== TEXT BLOCK ==
--
Case Comment: Nzolameso v City of Westminster  UKSC 22
12 Wednesday Aug 2015
Section 206 of the Housing Act 1996 (‘the 1996 Act’) provides that a housing authority, when discharging its duty to house a homeless person to whom it owes what is known as the main housing duty, must provide accommodation that is suitable. Under Section 208 of the 1996 Act, a housing authority has a related duty to house homeless people in its area ‘so far as reasonably practicable’. Article 2 of The Homelessness (Suitability of Accommodation) (England) Order 2012 provides that when determining the suitability of accommodation, the housing authority must take into account, where the accommodation is situated outside the district of the local housing authority, the distance of the accommodation from the district of the authority. The Supplementary Guidance on the homelessness changes in the Localism Act 2011 and on the Homelessness (Suitability of Accommodation) (England) Order 2012 of November 2012 underlines the obligation to secure accommodation as close as possible to where a household had been living.
In recent years, the housing shortage has led to a significant increase in ‘out of borough placements’, particularly in London. According to evidence provided in the case of Nzolameso v City of Westminster, in October 2013 48% of the temporary accommodation provided Westminster was outside the borough. The Supreme Court has now ruled on such ‘out of borough’ placements and has given guidance to councils.
--
== EXTRACTED ENTRIES ==

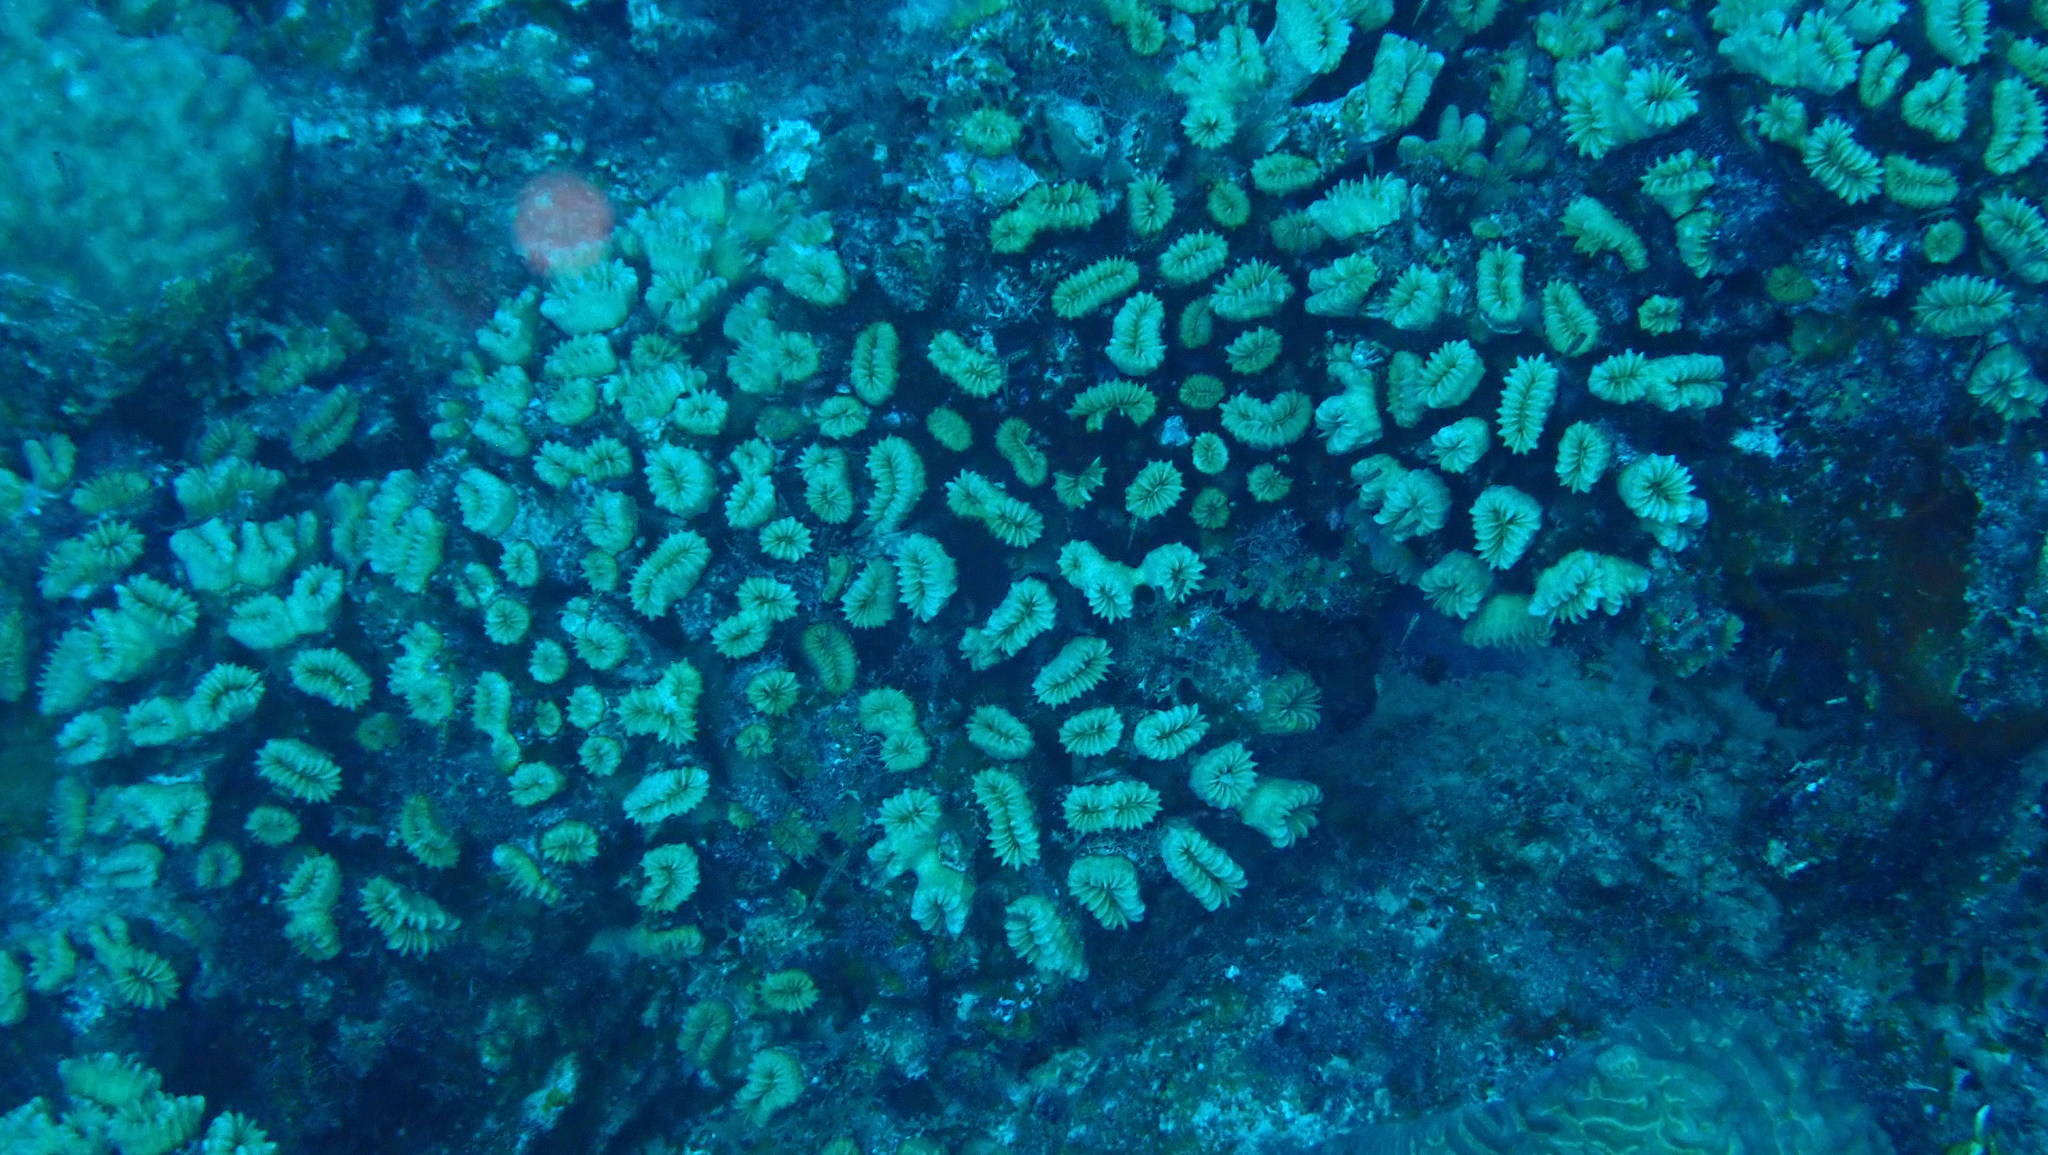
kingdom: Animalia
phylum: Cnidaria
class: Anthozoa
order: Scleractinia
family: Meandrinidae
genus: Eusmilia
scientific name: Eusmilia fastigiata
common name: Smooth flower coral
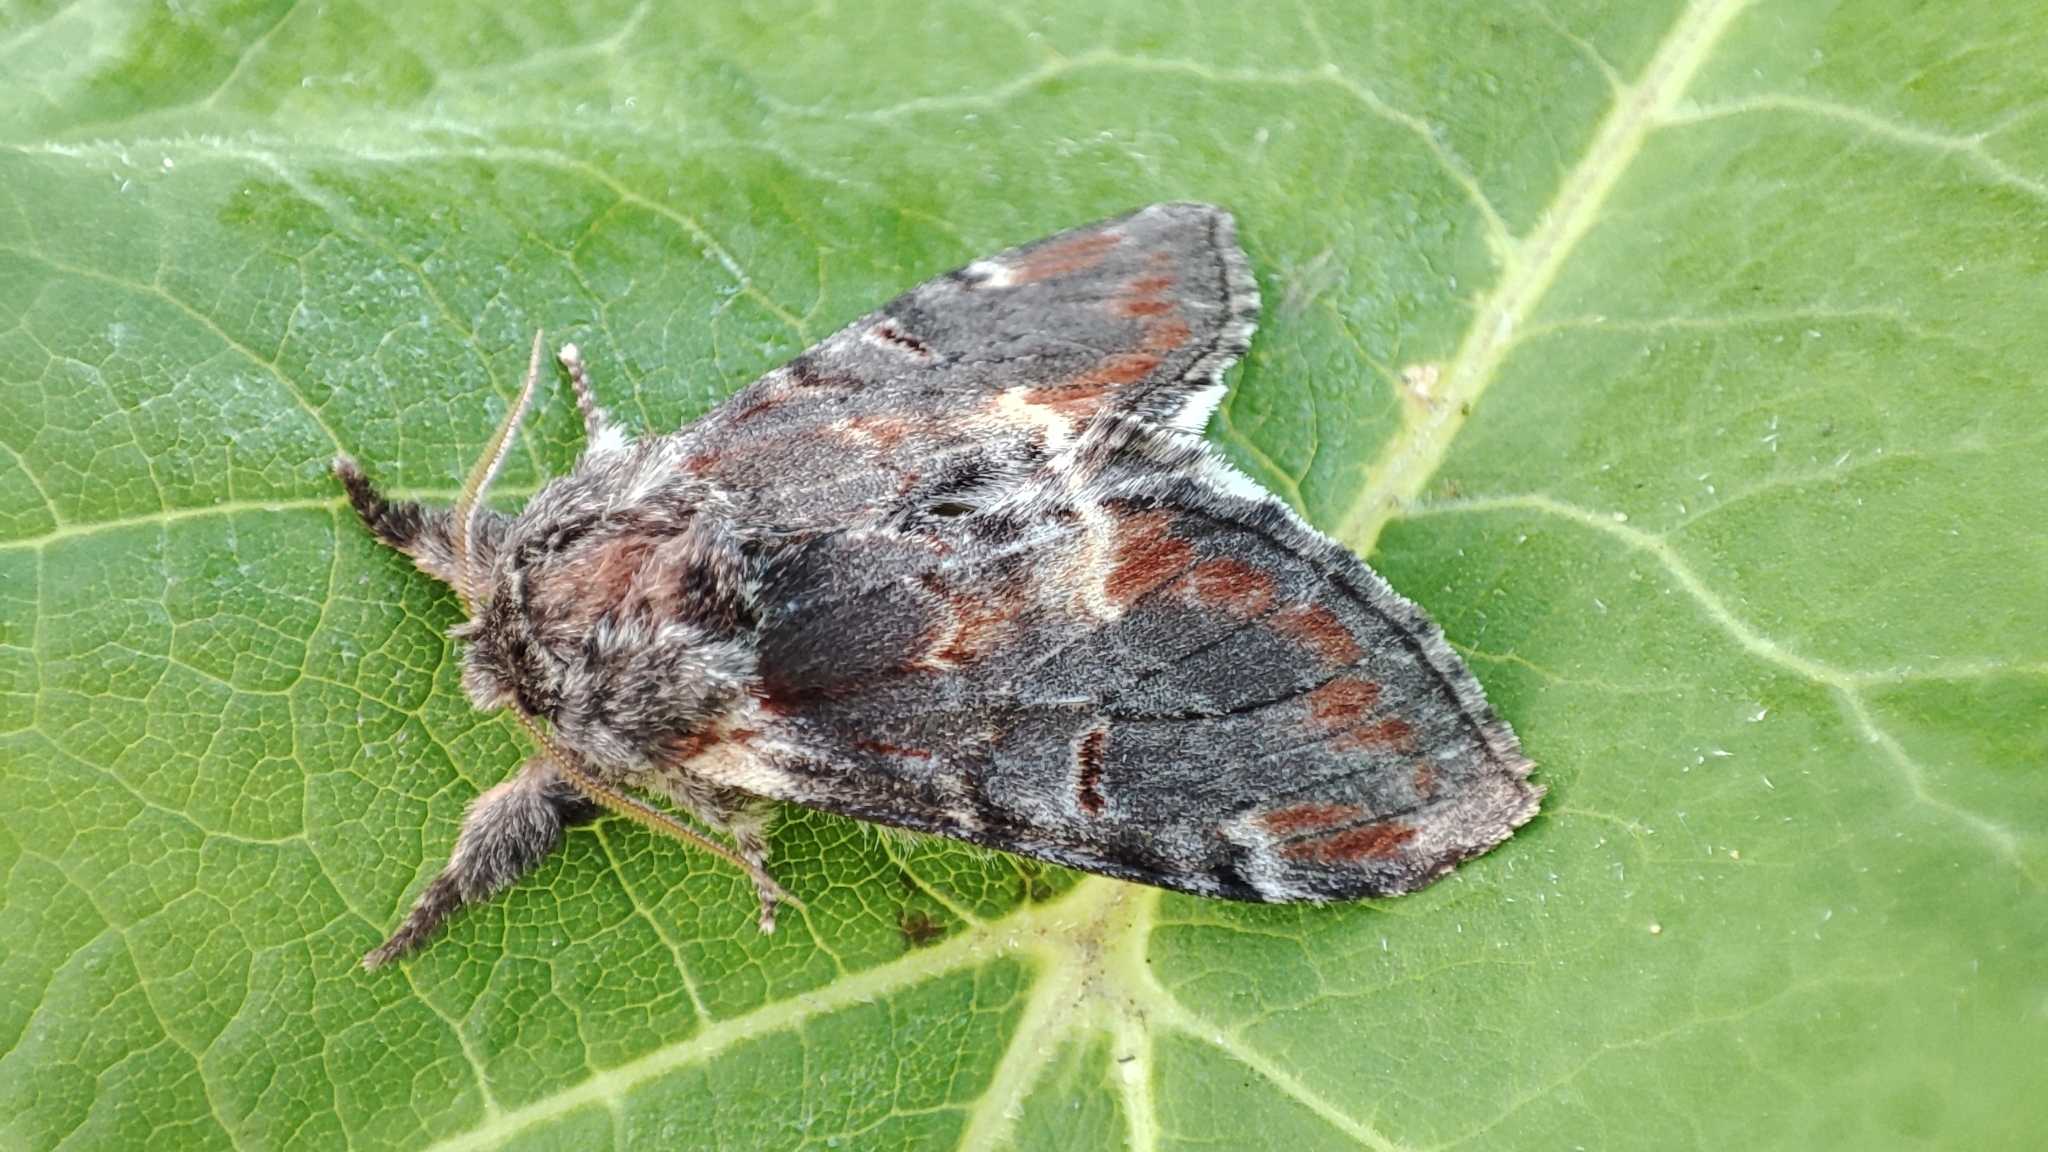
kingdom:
--
== WRITTEN TASK 1 ==
In the case comment on Nzolameso v City of Westminster, list each numbered provision (section or article) that is cited, along with the act or order it comes from.
== WRITTEN TASK 2 ==
Extend the case comment on Nzolameso v City of Westminster onward from its final sentence.
The items have no role here.

== TASK ANSWER 1 ==
- Section 206 of the Housing Act 1996
- Section 208 of the Housing Act 1996
- Article 2 of The Homelessness (Suitability of Accommodation) (England) Order 2012

== TASK ANSWER 2 ==
Since December 2008 Ms Titina Nzolameso, who suffers from numerous long-standing health problems, and her five under age children had been accommodated in a privately rented four-bedroom house provided by the City of Westminster (‘Westminster’) in discharge of its homelessness duties under Part VII of the 1996 Act. Ms Nzolameso’s rent of £1,150 per week was covered by housing benefit. In 2012 a cap, known as the local housing allowance, was placed on Ms Nzolameso’s housing benefit payments. The house became unaffordable to her, and she was evicted in November 2012.
Ms Nzolameso applied to Westminster for homelessness assistance. In January 2013 Westminster accepted a duty to house her under Section 193(2) of the 1996 Act (the main housing duty). Subsequently, Westminster offered Ms Nzolameso and her family a five-bedroom house in Bletchley in Hertfordshire. Westminster informed Ms Nzolameso that there was a severe shortage of accommodation in Westminster and it was not reasonably practicable to offer her a home in Westminster. Ms Nzolameso rejected the offer because it was too far away from her children’s schools, from people helping her with her children and her GP. Westminster took the view that because none of the children was of GCSE age, the children could move schools. Westminster concluded that its duty to house Ms Nzolameso had ended because she had refused the offer of suitable accommodation.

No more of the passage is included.